I have a sense that as people look at what is going on, and as they see other people working, it is very difficult to see people just ignoring action. And in the end, in the big nations, the highly developed nations of the world, this is about what populations think; it isn’t necessarily about what individual leaders think.

QUESTIONER: Thank you. Ruben Kraiem from Paul, Weiss. I know that you’ve avoided speaking about public policy and have focused specifically on what business can do and what can happen more or less spontaneously, but I’m concerned if I imagine a legislator or a senior member of the executive branch of this country listening to your presentation. I might come to the view that, in fact, it sounds like things are going to get themselves worked out and haven’t heard in the presentation what, as a matter of public policy, the governments of the world, and particularly the United Sates government, ought to be doing. For example, is it necessary in order to achieve these objectives, that there be a massive investment in certain types of renewable energy technologies that is supported by government, or is the cap and trade system going to, assuming it came into effect, going to address the problem more or less on its own?

BROWNE: I would–well, the first point I would make is that there is no denying that in due course, at some stage, with everyone working at a different speed, people will have to come together. There has to be some sort of policy umbrella. Otherwise, surely, there are no rules of the game, and the rules of the game will effectively establish the market.

The second is, I do believe very firmly that it should be a market-based approach. You would expect me to say that; I still will repeat it. And therefore it requires a sensible framework, regulation and principle, and not subsidy and not intervention, picking winners which may not be winners.

Thirdly, I think it requires development of an understanding that that is where governments can come in, which is to continue to support the basis for understanding the basic science of the technology and the basic science of the phenomena itself.

But in the end, governments will have to come together. Governments do have to set the framework within which business works. But quite a lot can happen over a period of time. It is not as if Kyoto is a litmus test, is it? It’s a binary switch, on and off. It would be very good if we could learn from the past and spend perhaps less than getting on for 50 years developing the WTO. Hopefully there’s a learning curve, and we’ll get there a little faster. But maybe it’s not unexpected that we didn’t get there in one leap.

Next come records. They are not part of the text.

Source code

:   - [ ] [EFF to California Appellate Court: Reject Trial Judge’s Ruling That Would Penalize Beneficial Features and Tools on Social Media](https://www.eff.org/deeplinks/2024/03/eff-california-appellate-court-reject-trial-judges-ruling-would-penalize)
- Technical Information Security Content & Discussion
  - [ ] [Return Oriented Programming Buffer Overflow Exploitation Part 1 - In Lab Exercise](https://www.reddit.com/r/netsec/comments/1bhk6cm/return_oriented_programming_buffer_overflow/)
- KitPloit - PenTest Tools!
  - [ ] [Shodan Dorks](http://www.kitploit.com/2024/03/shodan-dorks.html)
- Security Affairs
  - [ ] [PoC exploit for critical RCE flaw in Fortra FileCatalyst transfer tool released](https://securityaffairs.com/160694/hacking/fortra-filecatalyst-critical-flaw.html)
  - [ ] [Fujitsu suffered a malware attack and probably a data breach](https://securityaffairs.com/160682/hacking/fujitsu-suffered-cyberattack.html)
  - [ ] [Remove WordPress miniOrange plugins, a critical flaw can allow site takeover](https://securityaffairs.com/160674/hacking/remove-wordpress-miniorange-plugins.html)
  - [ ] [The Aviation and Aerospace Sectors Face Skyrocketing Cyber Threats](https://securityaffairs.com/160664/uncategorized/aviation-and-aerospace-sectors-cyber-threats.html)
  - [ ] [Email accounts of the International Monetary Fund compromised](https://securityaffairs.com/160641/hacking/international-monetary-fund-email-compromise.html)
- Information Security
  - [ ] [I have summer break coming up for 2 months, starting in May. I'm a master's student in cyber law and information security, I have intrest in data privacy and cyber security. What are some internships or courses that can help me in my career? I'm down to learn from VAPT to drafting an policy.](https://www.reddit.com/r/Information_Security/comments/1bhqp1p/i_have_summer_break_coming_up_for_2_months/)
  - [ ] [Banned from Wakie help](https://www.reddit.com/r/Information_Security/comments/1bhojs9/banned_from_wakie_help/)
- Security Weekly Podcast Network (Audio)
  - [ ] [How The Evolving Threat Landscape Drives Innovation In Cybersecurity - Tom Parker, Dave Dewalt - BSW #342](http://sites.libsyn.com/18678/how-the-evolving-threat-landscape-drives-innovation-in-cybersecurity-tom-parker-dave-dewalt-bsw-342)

2 Responses to “Beyond Kyoto: Council on Foreign Relations Seminar”


  1. 1 Brian H

    Excellent posting, thanks for that. Conservation of energy and accounting for “free” resources has barely begun to bite consumption and production patterns. There are technologies in the pipeline which will radically reduce usage. Here’s an interesting bit of light on the possibilities.

  2. 2 Steve D.

    Brian,
    Super comments, many thanks - I decided to write a new post on your link to LUTW. To me, this looks like a very heads-up operation.